We have had this narrative since at least 9/11, we have had clash of civilisation narrative that I have personally written against and warned about the consequences of. Because I think the increased polarisation helps those who are the extremes of both poles. The ISIS-al Qaeda narrative demands a unified crusader enemy who must be resisted in order to bring about a caliphate. And likewise the construction of a global homogenous Islamic enemy is very useful to security state hawks in Western countries and in the US in particular. And sadly that narrative is winning. It is only going to get worse in the near future. Because of the mess in the Middle East and the production of refugees… because it is simply not possible even for Europe to absorb the number of refugees that could potentially come. And so you are seeing the rise of nationalism and extremely repressive measures being conducted by European states who are trying to find a way of not having millions of people arriving on their shores. The US is smugly sitting behind the Atlantic Ocean and taking in a very small number of Syrians… two thousand…a number that is absurdly small.
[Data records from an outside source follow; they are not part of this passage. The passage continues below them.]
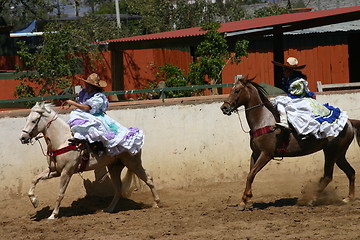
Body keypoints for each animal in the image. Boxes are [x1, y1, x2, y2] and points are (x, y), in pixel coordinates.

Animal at [20, 101, 159, 219]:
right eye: (27, 119)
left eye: (34, 121)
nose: (23, 138)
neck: (62, 141)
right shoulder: (55, 171)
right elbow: (35, 179)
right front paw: (34, 201)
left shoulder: (66, 172)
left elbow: (60, 194)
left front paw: (53, 215)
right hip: (114, 167)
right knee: (118, 188)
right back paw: (109, 209)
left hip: (133, 163)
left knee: (148, 179)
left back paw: (156, 203)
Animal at [221, 75, 358, 210]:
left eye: (237, 90)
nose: (224, 108)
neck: (263, 121)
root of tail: (349, 122)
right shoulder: (255, 153)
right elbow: (250, 174)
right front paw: (245, 200)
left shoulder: (266, 154)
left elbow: (251, 174)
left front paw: (245, 200)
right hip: (339, 155)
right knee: (350, 172)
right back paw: (348, 198)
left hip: (331, 153)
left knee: (328, 176)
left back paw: (310, 200)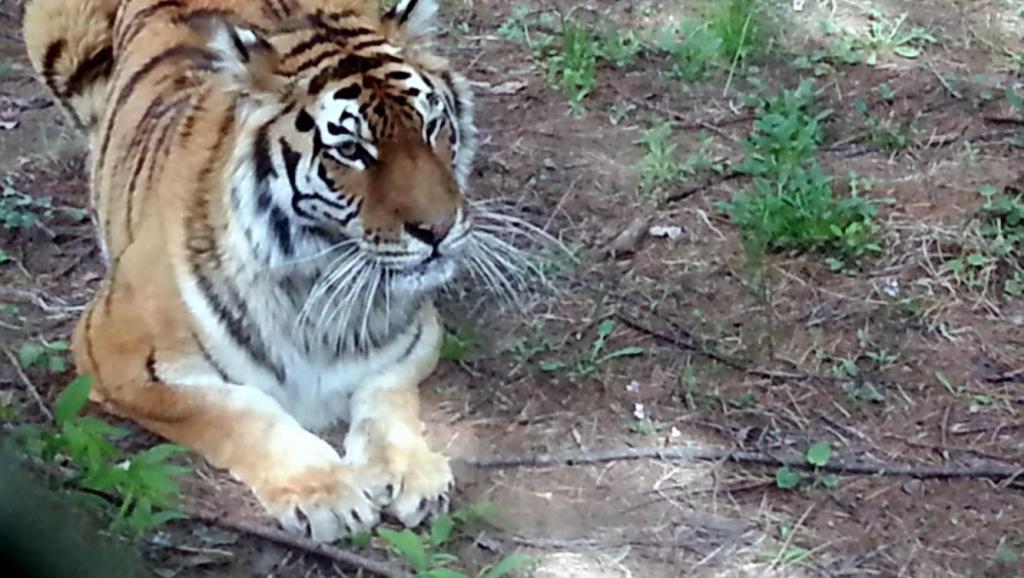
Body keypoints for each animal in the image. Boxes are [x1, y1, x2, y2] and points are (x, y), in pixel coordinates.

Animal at [24, 0, 528, 541]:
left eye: (433, 127)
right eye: (350, 150)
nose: (438, 229)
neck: (314, 277)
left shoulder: (410, 341)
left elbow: (385, 401)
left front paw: (411, 471)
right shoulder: (114, 355)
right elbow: (240, 410)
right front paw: (324, 492)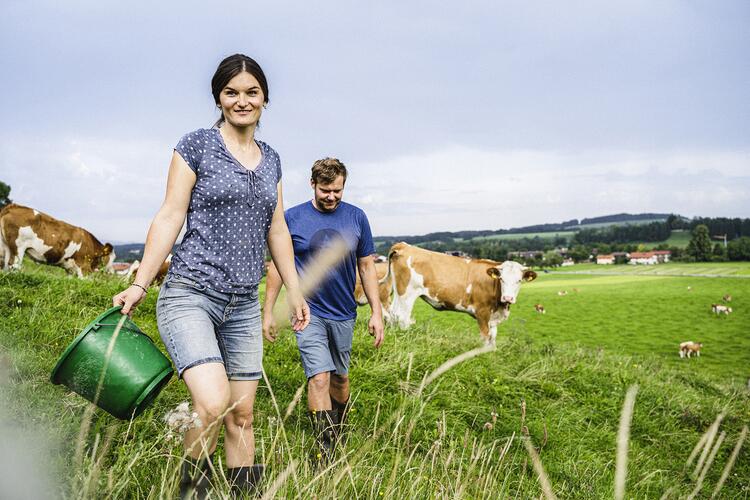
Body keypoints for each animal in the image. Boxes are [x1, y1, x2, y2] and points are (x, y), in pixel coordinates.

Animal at [384, 242, 536, 344]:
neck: (500, 306)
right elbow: (485, 339)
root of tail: (404, 245)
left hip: (399, 293)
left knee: (392, 314)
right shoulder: (482, 313)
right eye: (501, 279)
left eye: (519, 281)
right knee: (402, 317)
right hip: (407, 293)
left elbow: (492, 340)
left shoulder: (492, 319)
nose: (508, 297)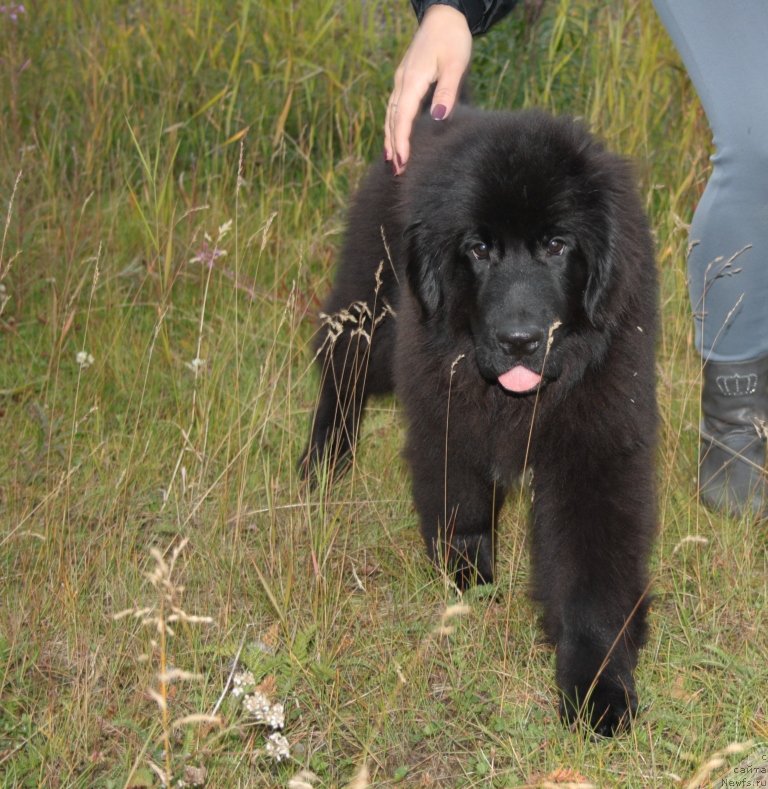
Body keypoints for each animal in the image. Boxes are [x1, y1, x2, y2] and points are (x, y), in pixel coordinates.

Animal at [304, 107, 656, 736]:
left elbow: (593, 578)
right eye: (478, 248)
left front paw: (600, 690)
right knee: (341, 364)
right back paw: (324, 459)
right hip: (375, 306)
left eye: (557, 245)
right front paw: (467, 579)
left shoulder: (598, 448)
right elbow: (460, 503)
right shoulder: (444, 407)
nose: (518, 340)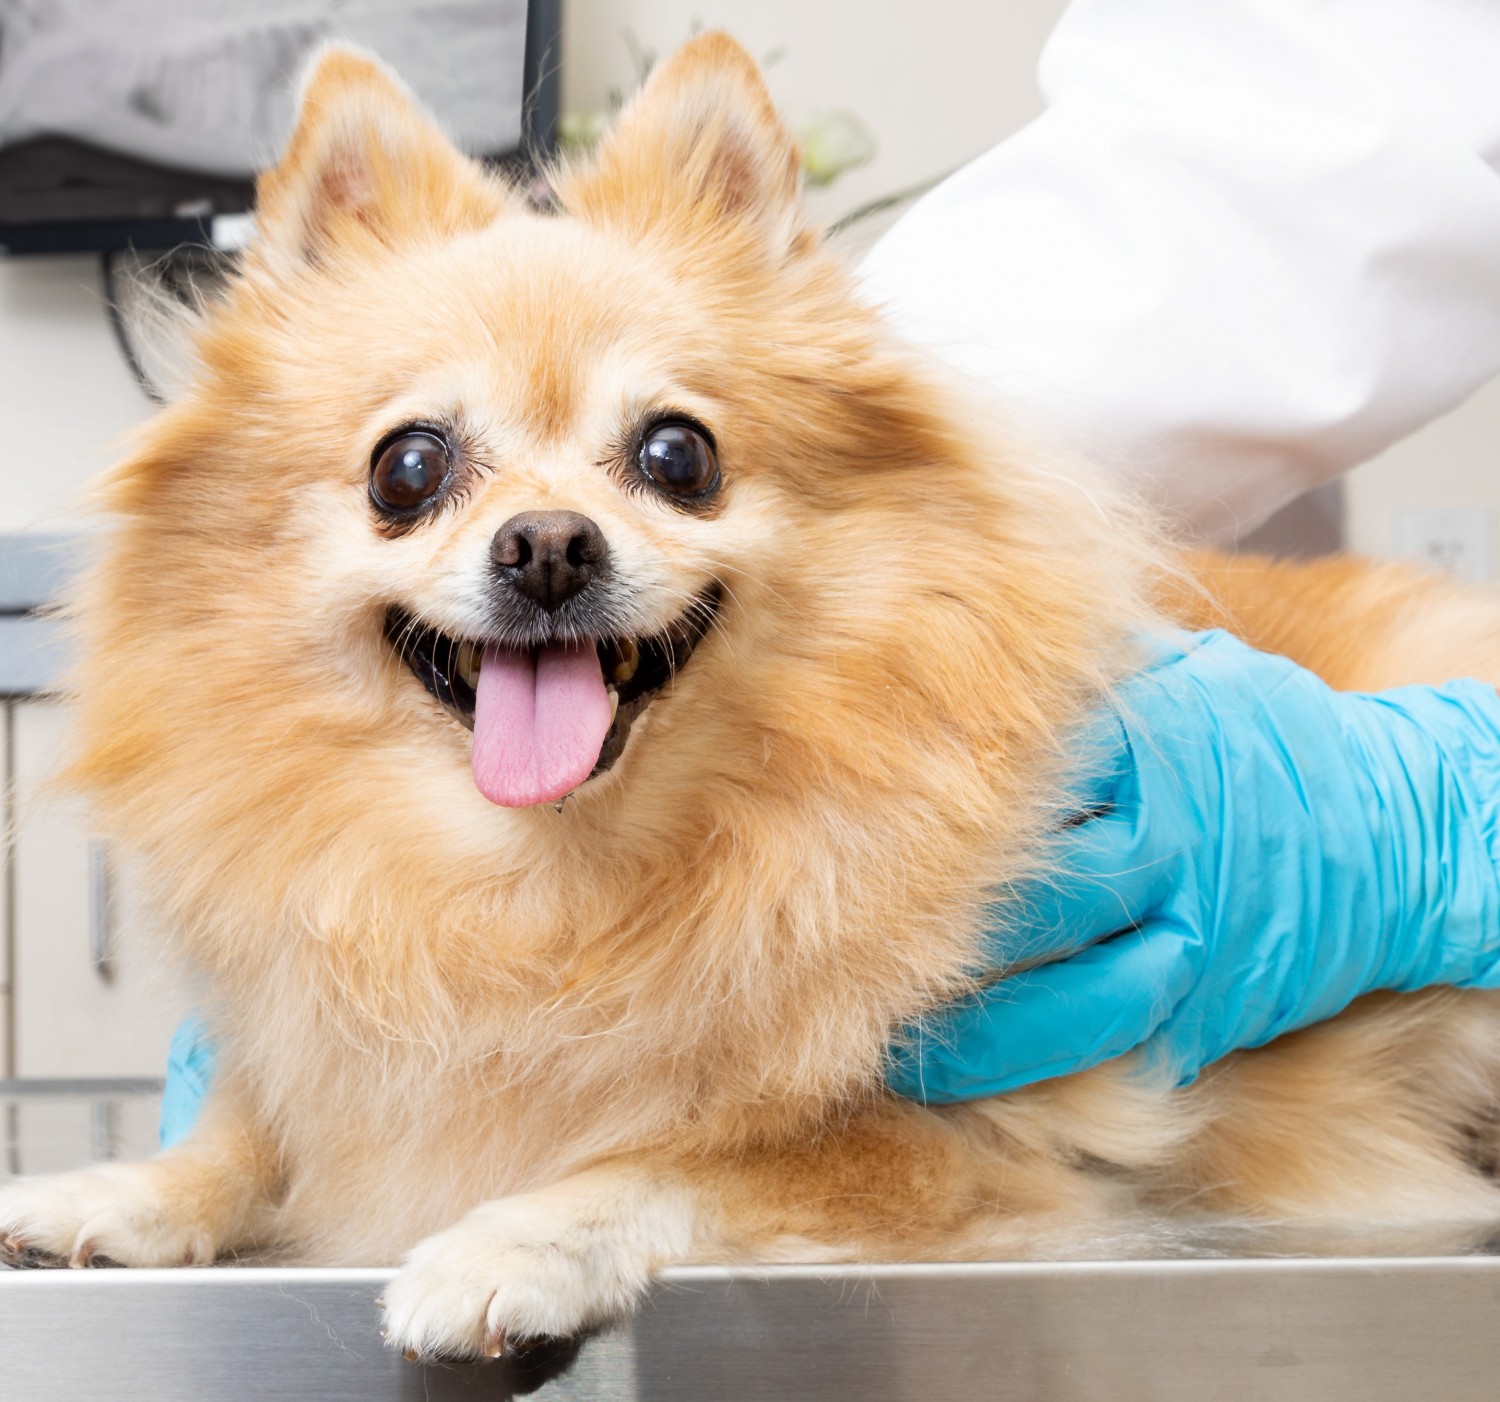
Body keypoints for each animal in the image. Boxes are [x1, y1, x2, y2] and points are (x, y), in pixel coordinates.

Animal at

The polarisation will increase and it is getting very hard for people like me to hold the line for some kind of open society in the face of polarisation. But I think it is necessary to remind people that political Islam that gets so much attention doesn’t actually represent the vast majority of the world’s Muslim populations; you have the same kind of diversity of interests and views as Christians do or any other group does.

Do you think it has become difficult for a writer to be a liberal, not only in today’s America, but in today’s world?
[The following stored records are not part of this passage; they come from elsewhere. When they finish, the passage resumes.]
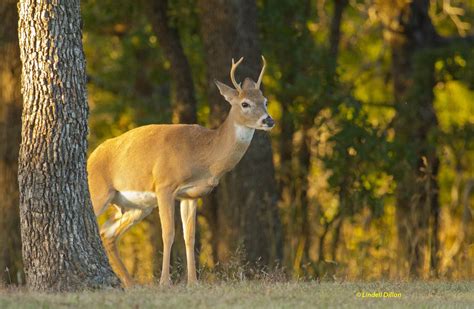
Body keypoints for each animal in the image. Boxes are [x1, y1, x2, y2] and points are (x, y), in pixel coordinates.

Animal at [87, 56, 274, 286]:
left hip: (137, 206)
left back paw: (130, 284)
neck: (203, 155)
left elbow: (189, 236)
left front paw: (193, 281)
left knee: (107, 234)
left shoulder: (190, 195)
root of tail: (91, 157)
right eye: (245, 103)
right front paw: (164, 282)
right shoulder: (164, 185)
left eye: (265, 101)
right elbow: (168, 233)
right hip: (99, 192)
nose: (269, 120)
I am very uncomfortable with the term liberal. Its usage as a term of abuse from the Right means you have to really define terms. I think one of the least tenable positions now in politics is the status quo of 2015 to even 2016 which was the kind of centrist liberalism which was very placid about what could be called neoliberal globalisation as long as socially liberal concerns like gender equality, gay rights were dealt with. I mean my position is to the left of that. I think there are structural questions that need to be addressed. Questions of distribution are very very hard to address for anyone in that frame of liberalism. So, I as an artist, as a leftist, I wouldn’t choose to fight on that ground of liberalism as it is currently being defined. I think the Hillary Clinton kind of liberal position is quite ridiculous here in the US now. I think we are going to go through a period of extraordinary political turbulence here because of a generational shift. I mean you look at all the statistics about how life is treating the twenty somethings—the millennials. They have less chance of earning the same money as their parents; they have less security in the workplace, they don’t seem likely to have a share in the wealth that is being produced because this is an absurdly wealthy country. The wealth of the last economic boom went to the very top, it didn’t trickle down. So, we are going to see more polarisation; we are going to see more political violence, to be honest.

There was a time when writers felt very strongly about the politics of their times—totalitarianism, the iron curtain… and they would come on the streets in protest. Do you think today’s artists and writers are doing enough? Is it even a writer’s duty to protest?

I think certainly in the US right now, there is a new commitment to politics amongst artists and writers. But maybe there is a confusion what effective political action looks like. As you say, there is a movement of the Left opposing fascism in the 30s; there is a moment of the new Left in the 1960s. Both of these political styles don’t quite function now …one of the big questions for socially liberal artists and writers, is there no grand narrative after the end of Communism. It is very difficult to construct an easy alternative to the system that exists today. There is a lot of work to be done in imagining different ways of organising the economy and society and I think that is an uphill struggle. And meantime there are a lot of pressures towards atomizing people towards increased surveillance and control. Think about the possibilities that new technologies offer for anyone who wishes to control a population.